Page-level text extractions

__________________________________________________

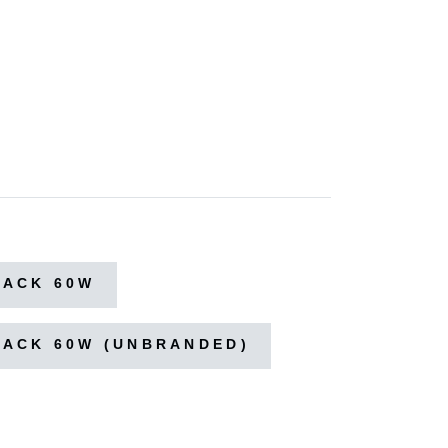
LACK 60W
LACK 60W (UNBRANDED)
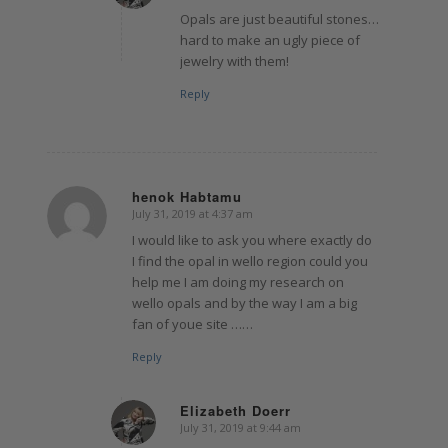
Opals are just beautiful stones…
hard to make an ugly piece of
jewelry with them!
Reply
henok Habtamu
July 31, 2019 at 4:37 am
says:
I would like to ask you where exactly do
I find the opal in wello region could you
help me I am doing my research on
wello opals and by the way I am a big
fan of youe site ……
Reply
Elizabeth Doerr
July 31, 2019 at 9:44 am
says:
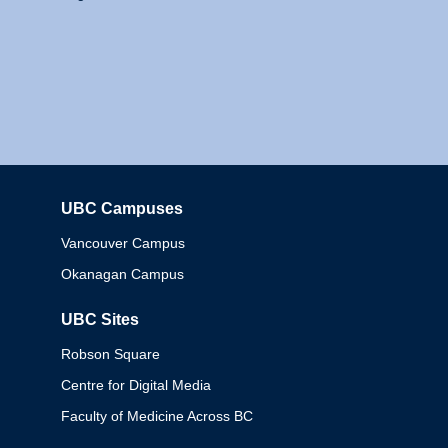
UBC Campuses
Columbia
Vancouver Campus
Okanagan Campus
UBC Sites
Robson Square
Centre for Digital Media
Faculty of Medicine Across BC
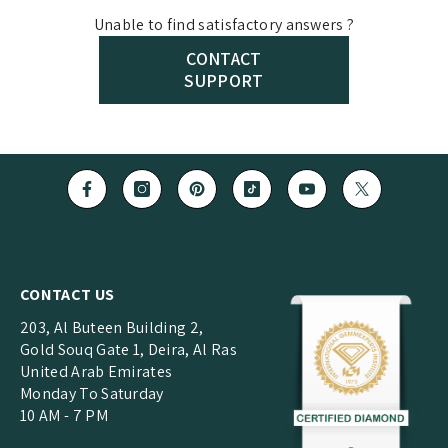
catalogues, product photography and branding support,
Every piece at
Buvea Jewels
passes through multiple
Unable to find satisfactory answers ?
subject to separate commercial agreements.
quality checks, including diamond selection, metal purity
CONTACT
checks, stone setting inspection, polish and finishing
SUPPORT
review and final packaging inspection. Only after these
steps is the jewellery dispatched to you.
CONTACT US
203, Al Buteen Building 2,
Gold Souq Gate 1, Deira, Al Ras
United Arab Emirates
Monday To Saturday
10 AM - 7 PM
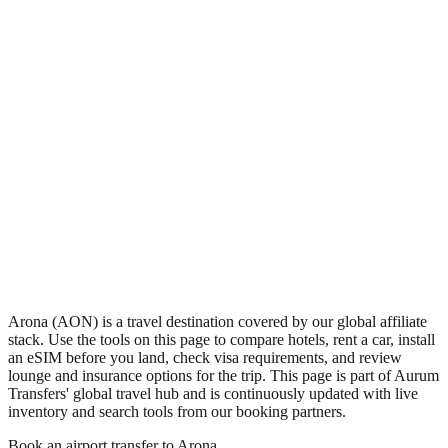
•
Region: Papua New Guinea, Oceania.
•
Climate band: tropical southern-hemisphere zone with a wet
season and a dry season.
•
Airport IATA code AON.
•
Timezone: Pacific/Port_Moresby.
•
Coordinates: -6.33, 146.00.
•
Live partner coverage: Travelpayouts, Safetywing.
Arona (AON) is a travel destination covered by our global affiliate
stack. Use the tools on this page to compare hotels, rent a car, install
an eSIM before you land, check visa requirements, and review
lounge and insurance options for the trip. This page is part of Aurum
Transfers' global travel hub and is continuously updated with live
inventory and search tools from our booking partners.
Book an airport transfer to
Arona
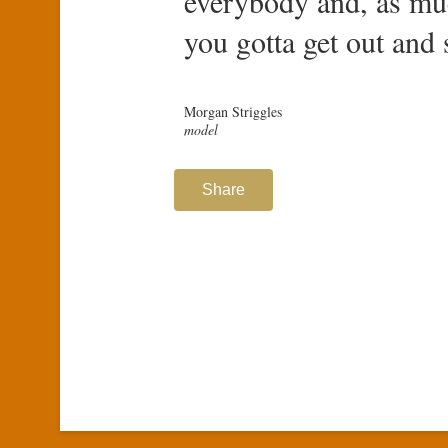
everybody and, as muc
you gotta get out and 
Morgan Striggles
model
Share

__________________________________________________

What is needed:
Could you restate every record above word for word, dropping the pictures?

Answer area:
LACK 60W
LACK 60W (UNBRANDED)
Opals are just beautiful stones…
hard to make an ugly piece of
jewelry with them!
Reply
henok Habtamu
July 31, 2019 at 4:37 am
says:
I would like to ask you where exactly do
I find the opal in wello region could you
help me I am doing my research on
wello opals and by the way I am a big
fan of youe site ……
Reply
Elizabeth Doerr
July 31, 2019 at 9:44 am
says:
UBC Campuses
Columbia
Vancouver Campus
Okanagan Campus
UBC Sites
Robson Square
Centre for Digital Media
Faculty of Medicine Across BC
catalogues, product photography and branding support,
Every piece at
Buvea Jewels
passes through multiple
Unable to find satisfactory answers ?
subject to separate commercial agreements.
quality checks, including diamond selection, metal purity
CONTACT
checks, stone setting inspection, polish and finishing
SUPPORT
review and final packaging inspection. Only after these
steps is the jewellery dispatched to you.
CONTACT US
203, Al Buteen Building 2,
Gold Souq Gate 1, Deira, Al Ras
United Arab Emirates
Monday To Saturday
10 AM - 7 PM
•
Region: Papua New Guinea, Oceania.
•
Climate band: tropical southern-hemisphere zone with a wet
season and a dry season.
•
Airport IATA code AON.
•
Timezone: Pacific/Port_Moresby.
•
Coordinates: -6.33, 146.00.
•
Live partner coverage: Travelpayouts, Safetywing.
Arona (AON) is a travel destination covered by our global affiliate
stack. Use the tools on this page to compare hotels, rent a car, install
an eSIM before you land, check visa requirements, and review
lounge and insurance options for the trip. This page is part of Aurum
Transfers' global travel hub and is continuously updated with live
inventory and search tools from our booking partners.
Book an airport transfer to
Arona
everybody and, as muc
you gotta get out and 
Morgan Striggles
model
Share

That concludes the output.